While people are very familiar with the saying ‘you are what you eat’, a greater truism may be that ‘you are what you attend to’. Indeed, a long-standing literature supports the notion that people hold attentional biases towards or away from positively- and negatively-valent information, and that this bias holds considerable relationship to your broader personality. Individuals high in anxiety, for instance, show reliable attentional biases towards stimuli that invoke an anxiety response; individuals high in depression, in turn, are more likely to show ruminative attention on sad or depressing information. Whether the person’s personality leads to subsequent attentional bias, or the person’s attentional bias promotes a specific personality disposition remains poorly understood, but recent research suggests a potentially bidirectional relationship. In either case, research in our lab and others have initiated a variety of research projects aimed at evaluating the extent to which attention modification training may serve a therapeutic role.
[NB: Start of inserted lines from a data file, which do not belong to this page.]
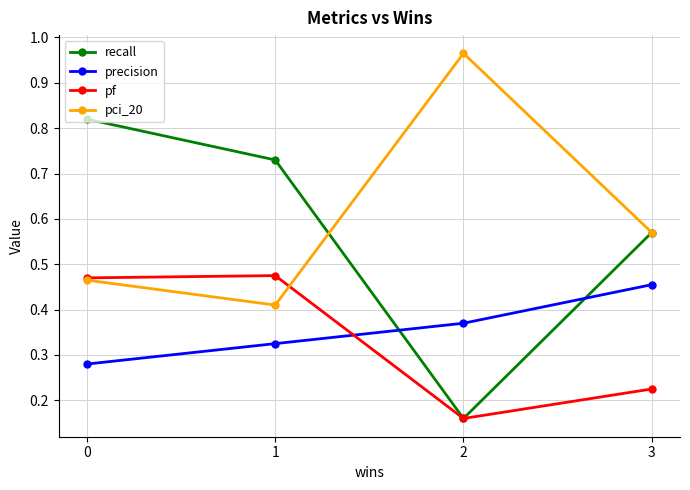

True or false: recall has a value of 0.5 at 1.

False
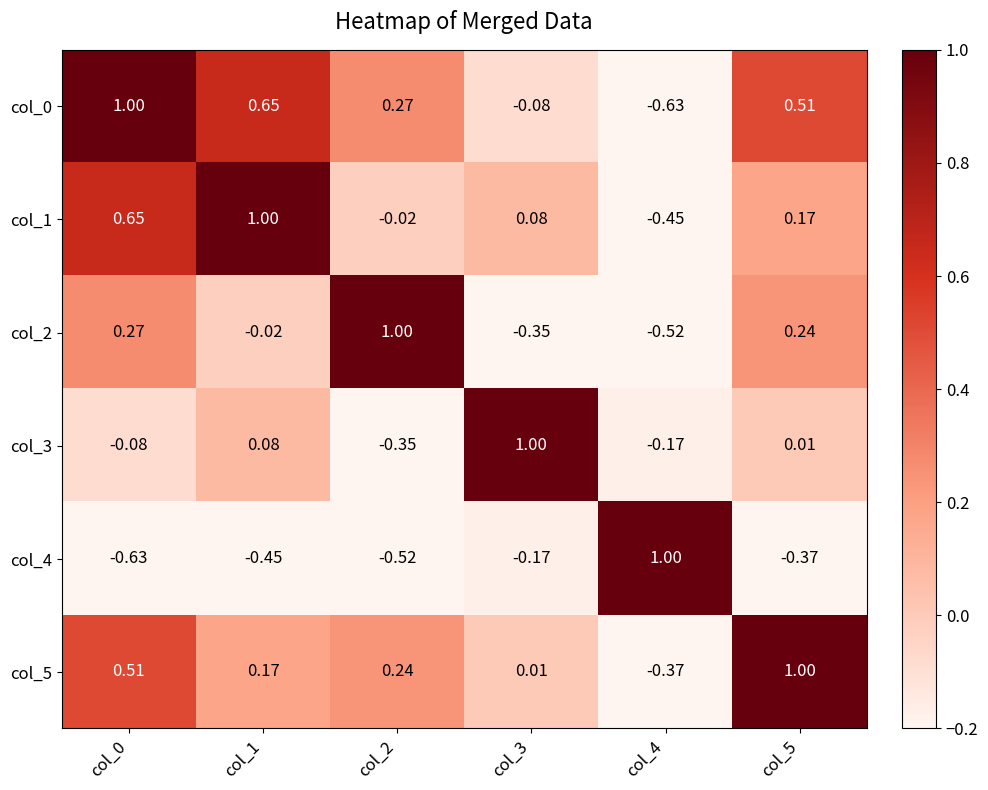

How many data points in col_5 are above 0?

5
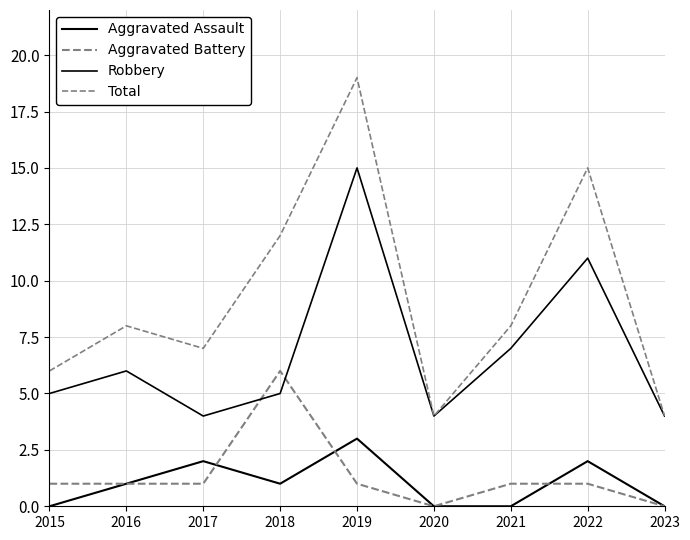

At 2021, list the series in order from largest to smallest.

Total, Robbery, Aggravated Battery, Aggravated Assault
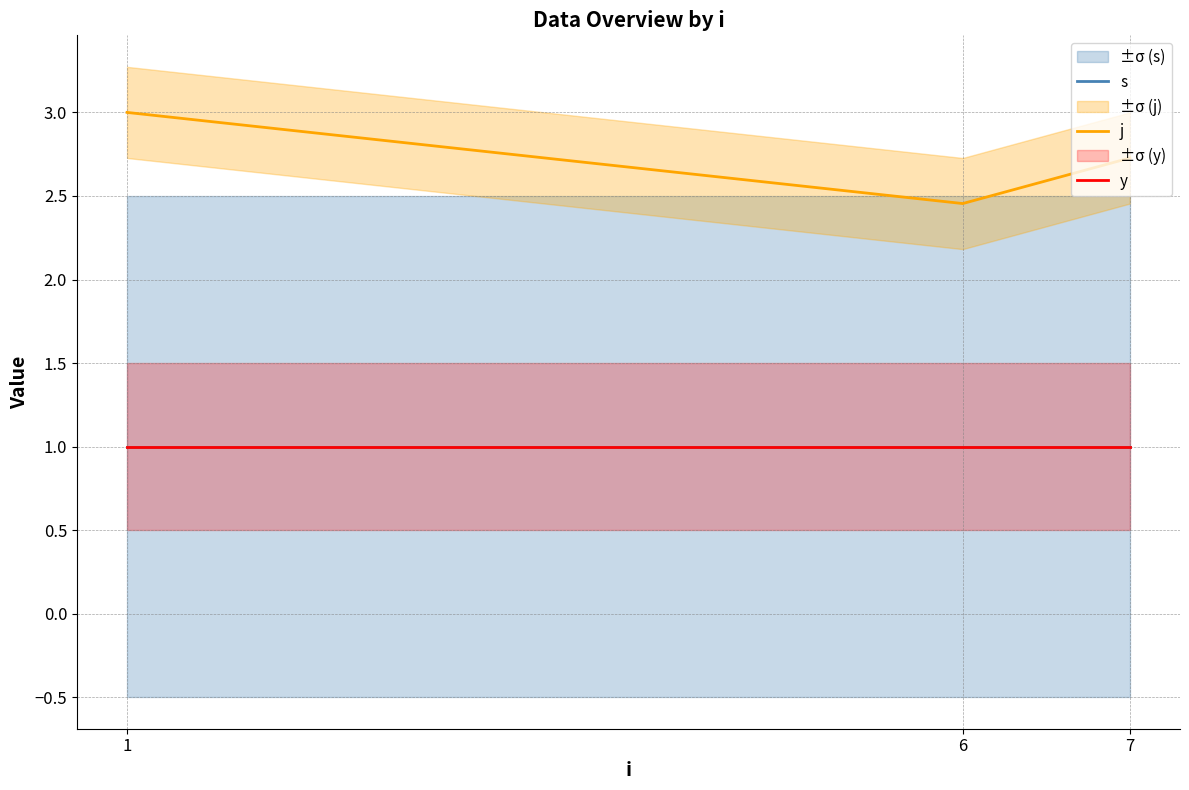

Reading left to right, transcribe all the data shown in this chart.

s: 1=1.0	6=1.0	7=1.0
j: 1=3.0	6=2.5	7=2.7
y: 1=1.0	6=1.0	7=1.0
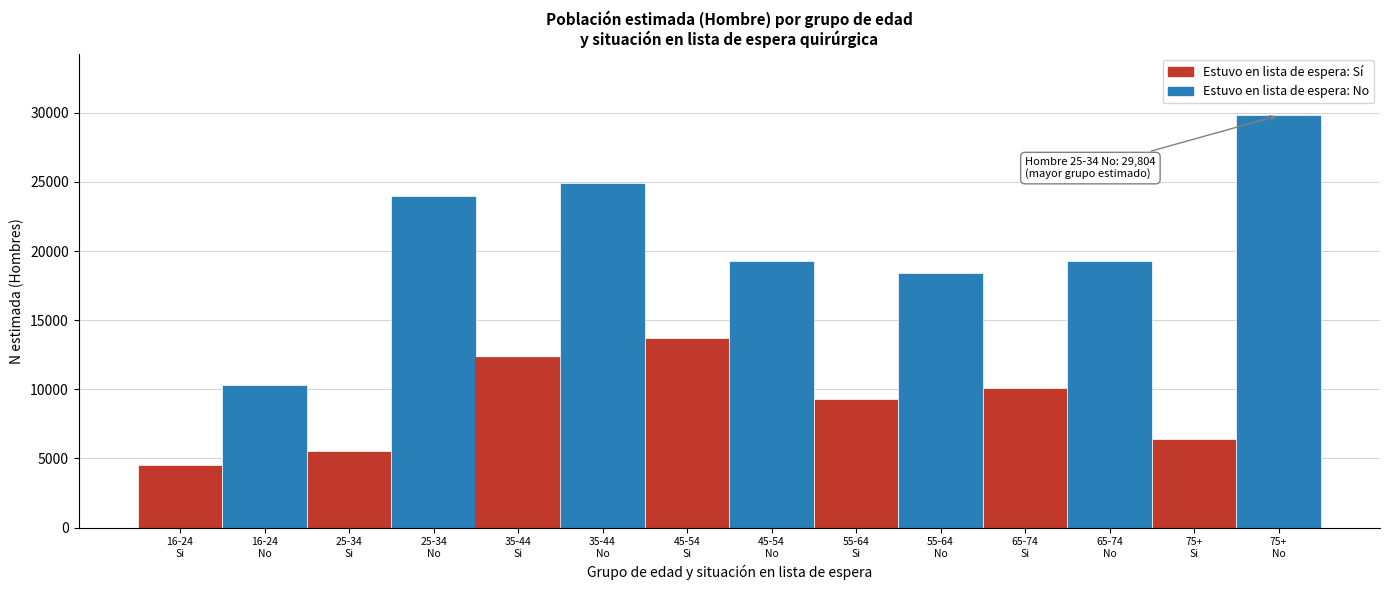

What is the value of the 6th bar from the left?

24944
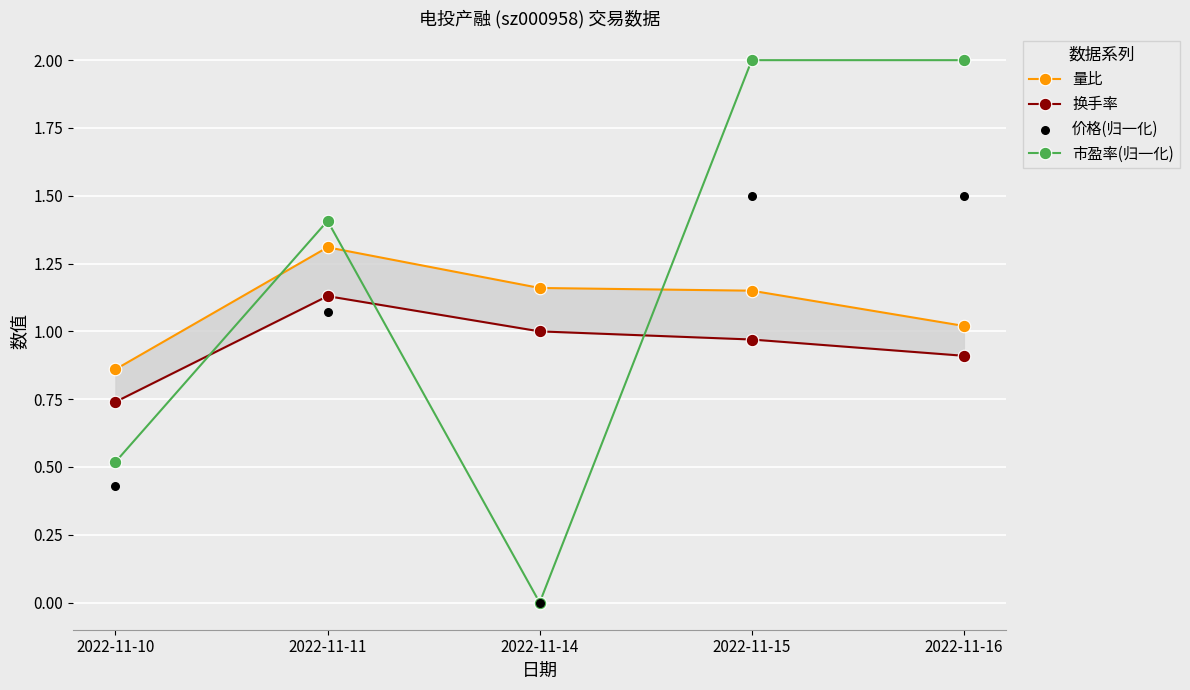

At how many categories does at least one series exceed 0?

5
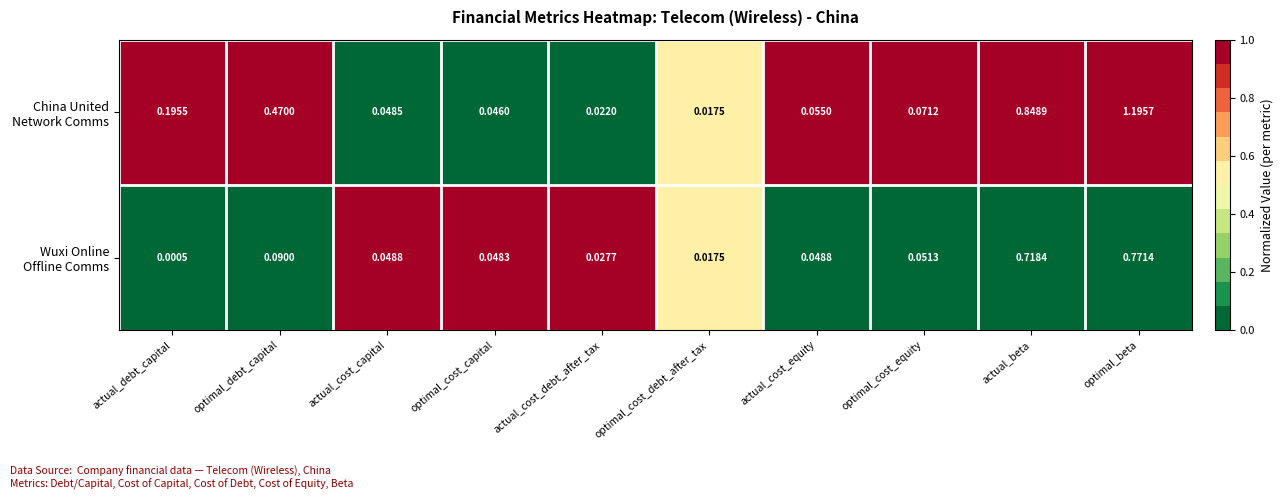

At which category does the chart reach its peak across all series?

optimal_beta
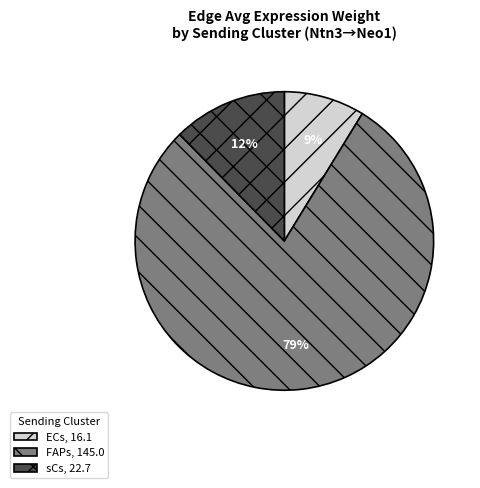

Do FAPs, 145.0 and sCs, 22.7 together represent more than half of the pie?

Yes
Perspective taking is generally considered to be a positive trait, and people who are high in perspective taking are generally assumed to be thoughtful, considerate and empathetic, with an ability to put themselves in another person’s shoes. But is this always the case? What about the con-artist, who finds a way to manipulate situations towards their own gain? Or the serial killer, who finds a way to prey on the weaknesses and emotions of others? The existence of these personalities suggests that perspective taking may not always be synonymous with empathy and compassion, but rather may simple exist as a skill which can be used towards social and antisocial ends, alike. In a new line of research, just commencing, CANdiLab will undertake a programmatic line of work to investigate the various sides of perspective taking. This work seeks to provide a better understanding of one of our most valuable social skills, and to delineate when perspective taking does, and does not, occur together with empathy and concern. The psychopathic individual may serve as a particularly useful specimen, as modern characterizations of the disorder posit high perspective taking concurrent with significantly attenuated empathic concern.